Berlinale Review: Flotel Europa

The title of Vladmir Tomic’s personal documentary, Flotel Europa, references the site of his unconventional childhood home: a floating high-rise housing project in the port of Copenhagen. After leaving Sarajevo with his mother and brother in the summer of 1992, a twelve-year-old Tomic spent two formative years in a cramped cabin amidst over a thousand other asylum seekers from the former Yugoslavia. His family and fellow refugees faithfully documented their experiences via VHS recordings that were periodically sent back home. Over twenty years later, these tapes serve as the backdrop for Tomic’s dreamlike coming-of-age narrative.
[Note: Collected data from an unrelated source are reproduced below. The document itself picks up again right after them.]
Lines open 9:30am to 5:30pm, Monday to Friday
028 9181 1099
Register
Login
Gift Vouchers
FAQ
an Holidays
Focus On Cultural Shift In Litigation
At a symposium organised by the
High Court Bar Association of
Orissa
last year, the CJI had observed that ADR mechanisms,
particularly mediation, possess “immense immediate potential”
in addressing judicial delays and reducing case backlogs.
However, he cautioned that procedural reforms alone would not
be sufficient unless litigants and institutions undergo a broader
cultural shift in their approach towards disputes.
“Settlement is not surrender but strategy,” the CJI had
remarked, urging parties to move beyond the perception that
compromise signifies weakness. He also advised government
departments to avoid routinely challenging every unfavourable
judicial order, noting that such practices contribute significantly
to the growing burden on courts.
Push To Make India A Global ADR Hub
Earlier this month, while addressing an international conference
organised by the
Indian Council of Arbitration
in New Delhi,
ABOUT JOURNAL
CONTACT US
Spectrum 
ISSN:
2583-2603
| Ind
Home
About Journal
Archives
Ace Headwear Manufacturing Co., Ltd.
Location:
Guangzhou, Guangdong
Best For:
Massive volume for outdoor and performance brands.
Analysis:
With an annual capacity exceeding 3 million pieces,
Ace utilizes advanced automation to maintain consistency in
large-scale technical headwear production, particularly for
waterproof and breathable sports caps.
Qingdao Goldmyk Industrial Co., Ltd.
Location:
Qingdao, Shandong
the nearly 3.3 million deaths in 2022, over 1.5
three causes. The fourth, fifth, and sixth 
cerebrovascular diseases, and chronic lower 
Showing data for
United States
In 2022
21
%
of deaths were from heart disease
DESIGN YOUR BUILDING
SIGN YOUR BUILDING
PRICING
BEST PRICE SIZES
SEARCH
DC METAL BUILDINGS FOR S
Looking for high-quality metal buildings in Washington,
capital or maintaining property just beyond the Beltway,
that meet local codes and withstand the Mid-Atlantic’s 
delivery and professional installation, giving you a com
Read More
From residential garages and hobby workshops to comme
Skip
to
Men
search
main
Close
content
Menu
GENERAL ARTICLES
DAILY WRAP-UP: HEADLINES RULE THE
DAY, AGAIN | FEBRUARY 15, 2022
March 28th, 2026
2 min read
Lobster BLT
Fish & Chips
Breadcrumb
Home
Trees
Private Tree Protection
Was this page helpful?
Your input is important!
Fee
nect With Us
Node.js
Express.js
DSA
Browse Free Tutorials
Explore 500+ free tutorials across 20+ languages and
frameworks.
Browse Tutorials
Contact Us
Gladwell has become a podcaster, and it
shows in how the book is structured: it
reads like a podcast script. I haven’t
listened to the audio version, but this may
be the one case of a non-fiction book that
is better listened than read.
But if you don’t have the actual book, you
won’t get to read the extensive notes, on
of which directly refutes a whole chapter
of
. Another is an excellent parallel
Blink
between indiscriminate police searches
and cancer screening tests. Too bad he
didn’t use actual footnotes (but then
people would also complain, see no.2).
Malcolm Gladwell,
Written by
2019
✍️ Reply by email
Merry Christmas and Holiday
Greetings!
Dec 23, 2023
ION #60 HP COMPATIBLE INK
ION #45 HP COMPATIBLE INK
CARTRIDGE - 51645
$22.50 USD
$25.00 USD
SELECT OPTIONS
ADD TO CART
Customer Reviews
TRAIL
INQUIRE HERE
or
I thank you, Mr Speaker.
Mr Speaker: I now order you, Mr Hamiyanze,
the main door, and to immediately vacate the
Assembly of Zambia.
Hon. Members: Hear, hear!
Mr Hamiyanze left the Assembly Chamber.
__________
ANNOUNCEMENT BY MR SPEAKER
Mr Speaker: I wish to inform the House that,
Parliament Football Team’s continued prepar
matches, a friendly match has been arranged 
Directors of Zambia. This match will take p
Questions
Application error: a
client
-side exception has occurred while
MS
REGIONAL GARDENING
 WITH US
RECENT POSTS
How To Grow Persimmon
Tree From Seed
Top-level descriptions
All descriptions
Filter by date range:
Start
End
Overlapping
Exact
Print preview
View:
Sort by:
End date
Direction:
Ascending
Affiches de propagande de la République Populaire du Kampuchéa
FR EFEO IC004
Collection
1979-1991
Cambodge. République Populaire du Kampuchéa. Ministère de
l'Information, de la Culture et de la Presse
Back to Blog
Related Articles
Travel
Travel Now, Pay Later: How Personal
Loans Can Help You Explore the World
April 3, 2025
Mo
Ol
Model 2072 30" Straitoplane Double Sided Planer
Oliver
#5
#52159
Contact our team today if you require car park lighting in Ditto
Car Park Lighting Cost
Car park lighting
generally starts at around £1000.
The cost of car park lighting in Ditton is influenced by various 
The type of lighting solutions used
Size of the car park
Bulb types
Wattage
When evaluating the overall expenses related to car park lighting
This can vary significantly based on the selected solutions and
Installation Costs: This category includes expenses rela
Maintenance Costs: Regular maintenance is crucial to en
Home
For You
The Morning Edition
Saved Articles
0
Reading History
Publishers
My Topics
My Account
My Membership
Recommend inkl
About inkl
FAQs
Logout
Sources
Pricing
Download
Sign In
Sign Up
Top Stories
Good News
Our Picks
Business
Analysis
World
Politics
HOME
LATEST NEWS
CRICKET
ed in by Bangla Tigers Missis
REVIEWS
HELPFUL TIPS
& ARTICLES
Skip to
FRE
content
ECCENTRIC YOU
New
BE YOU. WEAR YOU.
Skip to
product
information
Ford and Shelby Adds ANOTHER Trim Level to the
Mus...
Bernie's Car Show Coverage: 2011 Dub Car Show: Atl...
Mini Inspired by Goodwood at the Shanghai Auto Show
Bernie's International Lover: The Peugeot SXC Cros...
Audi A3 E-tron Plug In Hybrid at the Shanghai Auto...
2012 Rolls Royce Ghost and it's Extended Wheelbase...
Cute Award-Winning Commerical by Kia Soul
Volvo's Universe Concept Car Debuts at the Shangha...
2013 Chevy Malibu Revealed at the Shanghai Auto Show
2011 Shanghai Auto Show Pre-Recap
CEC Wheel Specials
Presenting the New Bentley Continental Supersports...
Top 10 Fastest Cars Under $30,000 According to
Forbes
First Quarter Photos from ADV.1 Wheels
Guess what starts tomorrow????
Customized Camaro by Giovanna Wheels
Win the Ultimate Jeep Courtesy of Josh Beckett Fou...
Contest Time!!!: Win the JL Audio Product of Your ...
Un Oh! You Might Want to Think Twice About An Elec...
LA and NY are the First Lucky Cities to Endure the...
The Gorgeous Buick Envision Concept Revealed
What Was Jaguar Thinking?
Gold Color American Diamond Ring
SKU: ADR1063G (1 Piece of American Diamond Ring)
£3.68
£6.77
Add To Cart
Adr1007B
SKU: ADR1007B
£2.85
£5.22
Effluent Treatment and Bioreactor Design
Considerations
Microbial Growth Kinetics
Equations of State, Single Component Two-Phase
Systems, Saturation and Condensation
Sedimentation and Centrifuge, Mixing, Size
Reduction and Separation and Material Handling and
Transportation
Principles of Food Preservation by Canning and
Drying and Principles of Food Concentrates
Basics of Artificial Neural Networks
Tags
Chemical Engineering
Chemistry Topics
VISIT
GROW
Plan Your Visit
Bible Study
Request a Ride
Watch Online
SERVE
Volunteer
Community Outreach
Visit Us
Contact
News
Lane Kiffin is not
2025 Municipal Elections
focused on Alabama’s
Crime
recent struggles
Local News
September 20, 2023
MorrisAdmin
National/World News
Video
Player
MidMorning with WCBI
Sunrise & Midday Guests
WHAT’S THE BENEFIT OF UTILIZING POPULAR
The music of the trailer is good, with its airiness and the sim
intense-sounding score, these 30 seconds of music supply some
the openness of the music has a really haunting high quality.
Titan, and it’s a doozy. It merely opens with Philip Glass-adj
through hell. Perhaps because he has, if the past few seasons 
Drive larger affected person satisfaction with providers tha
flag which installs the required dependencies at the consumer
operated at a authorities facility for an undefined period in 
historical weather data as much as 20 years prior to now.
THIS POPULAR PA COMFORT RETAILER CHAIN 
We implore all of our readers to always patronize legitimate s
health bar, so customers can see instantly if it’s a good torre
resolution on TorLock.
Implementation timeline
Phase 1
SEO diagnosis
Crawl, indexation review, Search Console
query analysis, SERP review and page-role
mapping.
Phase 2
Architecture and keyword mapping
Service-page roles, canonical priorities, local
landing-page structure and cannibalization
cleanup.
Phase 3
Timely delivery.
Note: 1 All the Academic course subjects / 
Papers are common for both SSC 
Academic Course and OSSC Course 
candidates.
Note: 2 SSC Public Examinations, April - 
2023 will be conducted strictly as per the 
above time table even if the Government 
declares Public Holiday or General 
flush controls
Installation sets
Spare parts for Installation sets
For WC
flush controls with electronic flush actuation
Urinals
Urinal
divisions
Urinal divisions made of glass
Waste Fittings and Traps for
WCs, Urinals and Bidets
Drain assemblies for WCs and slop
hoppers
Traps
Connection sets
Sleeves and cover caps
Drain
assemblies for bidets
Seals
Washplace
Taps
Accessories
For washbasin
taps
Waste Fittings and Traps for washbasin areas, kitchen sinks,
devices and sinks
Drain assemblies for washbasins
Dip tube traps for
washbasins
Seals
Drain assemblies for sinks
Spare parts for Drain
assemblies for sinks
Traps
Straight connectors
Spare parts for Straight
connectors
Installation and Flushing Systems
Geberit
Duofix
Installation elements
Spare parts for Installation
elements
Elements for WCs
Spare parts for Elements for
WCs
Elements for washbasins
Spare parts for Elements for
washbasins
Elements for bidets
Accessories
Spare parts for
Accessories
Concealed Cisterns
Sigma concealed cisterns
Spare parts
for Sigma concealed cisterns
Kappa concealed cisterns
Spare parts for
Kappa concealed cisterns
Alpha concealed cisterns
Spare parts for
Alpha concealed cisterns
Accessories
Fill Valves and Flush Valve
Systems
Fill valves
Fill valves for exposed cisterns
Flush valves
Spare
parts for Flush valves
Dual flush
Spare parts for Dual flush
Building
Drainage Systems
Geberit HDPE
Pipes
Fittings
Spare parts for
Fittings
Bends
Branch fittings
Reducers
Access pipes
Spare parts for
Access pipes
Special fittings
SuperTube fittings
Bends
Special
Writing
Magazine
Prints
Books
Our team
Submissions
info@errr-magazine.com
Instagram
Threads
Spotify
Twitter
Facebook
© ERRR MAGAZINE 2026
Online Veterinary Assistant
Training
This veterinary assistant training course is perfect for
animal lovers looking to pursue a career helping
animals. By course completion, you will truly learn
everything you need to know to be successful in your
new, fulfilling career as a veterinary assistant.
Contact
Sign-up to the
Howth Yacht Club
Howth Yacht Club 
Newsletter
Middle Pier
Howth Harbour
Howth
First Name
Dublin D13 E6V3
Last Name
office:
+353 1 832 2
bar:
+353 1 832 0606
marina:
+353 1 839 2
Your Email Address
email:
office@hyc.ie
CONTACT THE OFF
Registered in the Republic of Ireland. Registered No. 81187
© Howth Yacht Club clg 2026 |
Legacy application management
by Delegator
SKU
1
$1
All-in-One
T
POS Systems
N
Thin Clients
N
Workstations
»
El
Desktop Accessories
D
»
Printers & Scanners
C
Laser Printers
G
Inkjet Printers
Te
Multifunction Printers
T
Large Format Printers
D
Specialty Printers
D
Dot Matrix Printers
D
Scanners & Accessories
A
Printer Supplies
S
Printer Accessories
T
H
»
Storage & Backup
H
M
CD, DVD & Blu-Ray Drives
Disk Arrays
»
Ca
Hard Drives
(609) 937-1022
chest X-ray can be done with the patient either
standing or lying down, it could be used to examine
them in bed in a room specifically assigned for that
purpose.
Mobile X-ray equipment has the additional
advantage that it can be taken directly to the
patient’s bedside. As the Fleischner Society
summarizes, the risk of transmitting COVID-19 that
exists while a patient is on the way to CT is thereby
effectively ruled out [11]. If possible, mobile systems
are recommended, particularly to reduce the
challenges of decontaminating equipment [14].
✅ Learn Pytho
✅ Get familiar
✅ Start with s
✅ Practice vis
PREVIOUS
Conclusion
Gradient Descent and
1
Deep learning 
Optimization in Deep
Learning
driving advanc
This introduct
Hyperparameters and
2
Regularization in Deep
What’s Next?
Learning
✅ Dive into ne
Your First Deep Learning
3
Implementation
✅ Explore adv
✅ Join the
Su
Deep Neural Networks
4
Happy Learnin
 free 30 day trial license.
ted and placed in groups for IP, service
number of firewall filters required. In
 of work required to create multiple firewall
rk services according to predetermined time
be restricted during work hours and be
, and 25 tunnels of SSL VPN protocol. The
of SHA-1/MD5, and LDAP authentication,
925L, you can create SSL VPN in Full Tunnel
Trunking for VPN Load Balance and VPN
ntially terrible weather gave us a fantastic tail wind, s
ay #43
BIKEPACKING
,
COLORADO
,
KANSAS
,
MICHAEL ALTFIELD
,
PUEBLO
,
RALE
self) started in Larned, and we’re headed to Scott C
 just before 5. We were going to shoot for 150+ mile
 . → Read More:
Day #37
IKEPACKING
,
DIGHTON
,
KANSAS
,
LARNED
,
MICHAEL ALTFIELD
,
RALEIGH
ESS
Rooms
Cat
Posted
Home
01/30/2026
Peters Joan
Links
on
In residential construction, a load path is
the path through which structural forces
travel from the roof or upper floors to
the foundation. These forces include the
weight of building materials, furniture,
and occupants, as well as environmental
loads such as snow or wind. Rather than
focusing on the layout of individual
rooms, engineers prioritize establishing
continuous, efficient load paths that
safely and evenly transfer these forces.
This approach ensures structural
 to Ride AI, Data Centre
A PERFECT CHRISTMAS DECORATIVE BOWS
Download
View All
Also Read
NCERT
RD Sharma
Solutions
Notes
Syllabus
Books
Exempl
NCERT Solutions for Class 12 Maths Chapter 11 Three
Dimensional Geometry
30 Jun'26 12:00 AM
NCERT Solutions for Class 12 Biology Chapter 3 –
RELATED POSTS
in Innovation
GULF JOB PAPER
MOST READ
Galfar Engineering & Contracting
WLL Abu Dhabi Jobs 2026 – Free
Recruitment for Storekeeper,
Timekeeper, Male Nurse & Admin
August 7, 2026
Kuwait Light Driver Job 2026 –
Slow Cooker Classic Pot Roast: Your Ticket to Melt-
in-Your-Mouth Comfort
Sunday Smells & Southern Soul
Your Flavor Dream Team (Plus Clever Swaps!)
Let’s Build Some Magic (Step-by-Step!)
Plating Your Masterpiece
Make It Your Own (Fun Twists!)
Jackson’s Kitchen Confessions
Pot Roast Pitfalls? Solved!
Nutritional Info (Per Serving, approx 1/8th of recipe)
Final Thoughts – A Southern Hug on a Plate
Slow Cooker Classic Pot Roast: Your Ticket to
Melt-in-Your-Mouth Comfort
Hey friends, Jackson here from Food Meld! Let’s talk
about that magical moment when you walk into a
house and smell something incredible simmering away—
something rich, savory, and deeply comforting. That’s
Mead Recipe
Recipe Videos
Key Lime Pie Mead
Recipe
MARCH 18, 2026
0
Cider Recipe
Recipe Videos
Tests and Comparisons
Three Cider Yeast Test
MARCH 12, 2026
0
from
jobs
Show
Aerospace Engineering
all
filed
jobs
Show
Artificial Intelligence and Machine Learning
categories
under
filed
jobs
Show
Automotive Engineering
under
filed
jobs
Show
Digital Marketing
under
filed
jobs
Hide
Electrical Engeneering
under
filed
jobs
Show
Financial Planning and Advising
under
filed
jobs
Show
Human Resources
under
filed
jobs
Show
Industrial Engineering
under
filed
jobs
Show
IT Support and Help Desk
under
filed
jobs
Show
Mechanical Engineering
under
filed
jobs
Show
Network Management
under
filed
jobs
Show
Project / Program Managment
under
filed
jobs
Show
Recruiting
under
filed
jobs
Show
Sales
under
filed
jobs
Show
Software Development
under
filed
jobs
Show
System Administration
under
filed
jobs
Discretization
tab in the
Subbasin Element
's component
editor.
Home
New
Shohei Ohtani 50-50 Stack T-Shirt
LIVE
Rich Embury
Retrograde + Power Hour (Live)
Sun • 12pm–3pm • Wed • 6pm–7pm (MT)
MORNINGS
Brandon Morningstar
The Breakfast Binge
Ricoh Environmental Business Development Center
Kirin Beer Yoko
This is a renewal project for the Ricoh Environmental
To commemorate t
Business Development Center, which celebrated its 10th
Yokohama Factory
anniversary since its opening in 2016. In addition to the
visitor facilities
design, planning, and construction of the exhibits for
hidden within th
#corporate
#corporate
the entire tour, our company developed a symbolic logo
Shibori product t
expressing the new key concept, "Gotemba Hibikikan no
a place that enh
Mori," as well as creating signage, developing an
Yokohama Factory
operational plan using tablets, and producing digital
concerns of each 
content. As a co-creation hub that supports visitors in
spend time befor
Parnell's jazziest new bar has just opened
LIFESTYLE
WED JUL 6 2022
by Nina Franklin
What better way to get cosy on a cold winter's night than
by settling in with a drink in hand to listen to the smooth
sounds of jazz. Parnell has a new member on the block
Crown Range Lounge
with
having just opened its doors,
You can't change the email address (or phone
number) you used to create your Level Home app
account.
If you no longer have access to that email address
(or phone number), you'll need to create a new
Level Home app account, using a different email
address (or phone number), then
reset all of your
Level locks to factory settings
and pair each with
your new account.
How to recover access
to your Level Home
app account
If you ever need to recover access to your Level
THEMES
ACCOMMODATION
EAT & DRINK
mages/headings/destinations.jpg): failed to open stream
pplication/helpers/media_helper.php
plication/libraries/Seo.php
Tomic initially describes Flotel Europa nostalgically, and his romanticism often blurs the line between fact and fiction. When portraying his first love Melisa, he claims that she “gave a shine to the room around her, like a fairy” and introduces himself as Boško Buha, the name of a Young Yugoslav Partisan, a local hero of World War II. In a charming scene, Tomic’s mother sets up a microphone and acts as a news broadcaster reporting back to his father in Sarajevo. Over the course of his retelling, Tomic progressively fills in the missing background from the tapes. Though he may be too young to fully process what is happening, he talks about slowly realizing the internal ethnic conflicts amongst the asylum seekers as well as his growing awareness that the setting was not “normal, humane, or permanent.” In a particularly surreal scene, he shows Danish tourists visiting Flotel Europa and marveling at him and his fellow refugees “like exotic fish.” What starts as a romantic reminiscence of childhood evolves into a more communal story of mass exodus and displacement, skillfully straddling the line between emotional biography and more objective reporting.